──────── Data under study

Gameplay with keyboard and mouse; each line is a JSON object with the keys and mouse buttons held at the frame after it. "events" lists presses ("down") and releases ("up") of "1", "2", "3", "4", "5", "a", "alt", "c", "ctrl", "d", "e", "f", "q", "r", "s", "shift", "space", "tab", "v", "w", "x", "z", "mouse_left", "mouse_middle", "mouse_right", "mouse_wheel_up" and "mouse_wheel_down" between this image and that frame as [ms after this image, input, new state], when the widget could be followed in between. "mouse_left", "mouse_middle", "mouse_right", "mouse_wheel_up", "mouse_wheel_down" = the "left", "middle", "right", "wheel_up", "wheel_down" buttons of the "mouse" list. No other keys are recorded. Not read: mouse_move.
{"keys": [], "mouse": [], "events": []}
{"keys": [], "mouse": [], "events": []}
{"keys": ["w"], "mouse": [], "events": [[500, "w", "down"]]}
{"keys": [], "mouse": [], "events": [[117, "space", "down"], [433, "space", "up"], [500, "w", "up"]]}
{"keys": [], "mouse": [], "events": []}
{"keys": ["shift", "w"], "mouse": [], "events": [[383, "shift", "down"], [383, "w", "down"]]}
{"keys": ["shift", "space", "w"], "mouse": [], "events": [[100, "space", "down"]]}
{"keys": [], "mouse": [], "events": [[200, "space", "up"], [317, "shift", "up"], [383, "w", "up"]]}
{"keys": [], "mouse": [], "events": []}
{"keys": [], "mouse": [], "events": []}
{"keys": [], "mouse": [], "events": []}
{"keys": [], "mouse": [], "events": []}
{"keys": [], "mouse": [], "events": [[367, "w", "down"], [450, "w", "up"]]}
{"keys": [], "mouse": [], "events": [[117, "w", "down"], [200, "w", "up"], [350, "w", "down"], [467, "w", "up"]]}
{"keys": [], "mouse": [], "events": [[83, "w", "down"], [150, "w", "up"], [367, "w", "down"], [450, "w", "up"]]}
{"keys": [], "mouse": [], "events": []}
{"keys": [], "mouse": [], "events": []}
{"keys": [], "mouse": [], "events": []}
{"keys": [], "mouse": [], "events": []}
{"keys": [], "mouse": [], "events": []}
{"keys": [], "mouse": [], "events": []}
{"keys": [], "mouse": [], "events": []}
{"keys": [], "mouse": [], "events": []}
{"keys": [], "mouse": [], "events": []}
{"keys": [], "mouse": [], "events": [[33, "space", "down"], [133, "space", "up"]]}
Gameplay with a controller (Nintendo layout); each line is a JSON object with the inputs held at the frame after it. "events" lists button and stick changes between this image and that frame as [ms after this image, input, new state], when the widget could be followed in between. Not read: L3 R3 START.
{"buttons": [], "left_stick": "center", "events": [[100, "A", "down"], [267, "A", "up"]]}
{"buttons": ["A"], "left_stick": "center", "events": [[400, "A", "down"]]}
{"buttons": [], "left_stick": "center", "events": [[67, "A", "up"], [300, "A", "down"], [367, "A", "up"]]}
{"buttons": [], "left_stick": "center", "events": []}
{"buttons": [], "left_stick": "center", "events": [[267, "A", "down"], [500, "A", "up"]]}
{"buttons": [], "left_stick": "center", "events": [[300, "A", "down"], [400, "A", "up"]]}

────────────────

What to produce — All of the entries above must be output word for word.

Solution to the exercise —
Gameplay with keyboard and mouse; each line is a JSON object with the keys and mouse buttons held at the frame after it. "events" lists presses ("down") and releases ("up") of "1", "2", "3", "4", "5", "a", "alt", "c", "ctrl", "d", "e", "f", "q", "r", "s", "shift", "space", "tab", "v", "w", "x", "z", "mouse_left", "mouse_middle", "mouse_right", "mouse_wheel_up" and "mouse_wheel_down" between this image and that frame as [ms after this image, input, new state], when the widget could be followed in between. "mouse_left", "mouse_middle", "mouse_right", "mouse_wheel_up", "mouse_wheel_down" = the "left", "middle", "right", "wheel_up", "wheel_down" buttons of the "mouse" list. No other keys are recorded. Not read: mouse_move.
{"keys": [], "mouse": [], "events": []}
{"keys": [], "mouse": [], "events": []}
{"keys": ["w"], "mouse": [], "events": [[500, "w", "down"]]}
{"keys": [], "mouse": [], "events": [[117, "space", "down"], [433, "space", "up"], [500, "w", "up"]]}
{"keys": [], "mouse": [], "events": []}
{"keys": ["shift", "w"], "mouse": [], "events": [[383, "shift", "down"], [383, "w", "down"]]}
{"keys": ["shift", "space", "w"], "mouse": [], "events": [[100, "space", "down"]]}
{"keys": [], "mouse": [], "events": [[200, "space", "up"], [317, "shift", "up"], [383, "w", "up"]]}
{"keys": [], "mouse": [], "events": []}
{"keys": [], "mouse": [], "events": []}
{"keys": [], "mouse": [], "events": []}
{"keys": [], "mouse": [], "events": []}
{"keys": [], "mouse": [], "events": [[367, "w", "down"], [450, "w", "up"]]}
{"keys": [], "mouse": [], "events": [[117, "w", "down"], [200, "w", "up"], [350, "w", "down"], [467, "w", "up"]]}
{"keys": [], "mouse": [], "events": [[83, "w", "down"], [150, "w", "up"], [367, "w", "down"], [450, "w", "up"]]}
{"keys": [], "mouse": [], "events": []}
{"keys": [], "mouse": [], "events": []}
{"keys": [], "mouse": [], "events": []}
{"keys": [], "mouse": [], "events": []}
{"keys": [], "mouse": [], "events": []}
{"keys": [], "mouse": [], "events": []}
{"keys": [], "mouse": [], "events": []}
{"keys": [], "mouse": [], "events": []}
{"keys": [], "mouse": [], "events": []}
{"keys": [], "mouse": [], "events": [[33, "space", "down"], [133, "space", "up"]]}
Gameplay with a controller (Nintendo layout); each line is a JSON object with the inputs held at the frame after it. "events" lists button and stick changes between this image and that frame as [ms after this image, input, new state], when the widget could be followed in between. Not read: L3 R3 START.
{"buttons": [], "left_stick": "center", "events": [[100, "A", "down"], [267, "A", "up"]]}
{"buttons": ["A"], "left_stick": "center", "events": [[400, "A", "down"]]}
{"buttons": [], "left_stick": "center", "events": [[67, "A", "up"], [300, "A", "down"], [367, "A", "up"]]}
{"buttons": [], "left_stick": "center", "events": []}
{"buttons": [], "left_stick": "center", "events": [[267, "A", "down"], [500, "A", "up"]]}
{"buttons": [], "left_stick": "center", "events": [[300, "A", "down"], [400, "A", "up"]]}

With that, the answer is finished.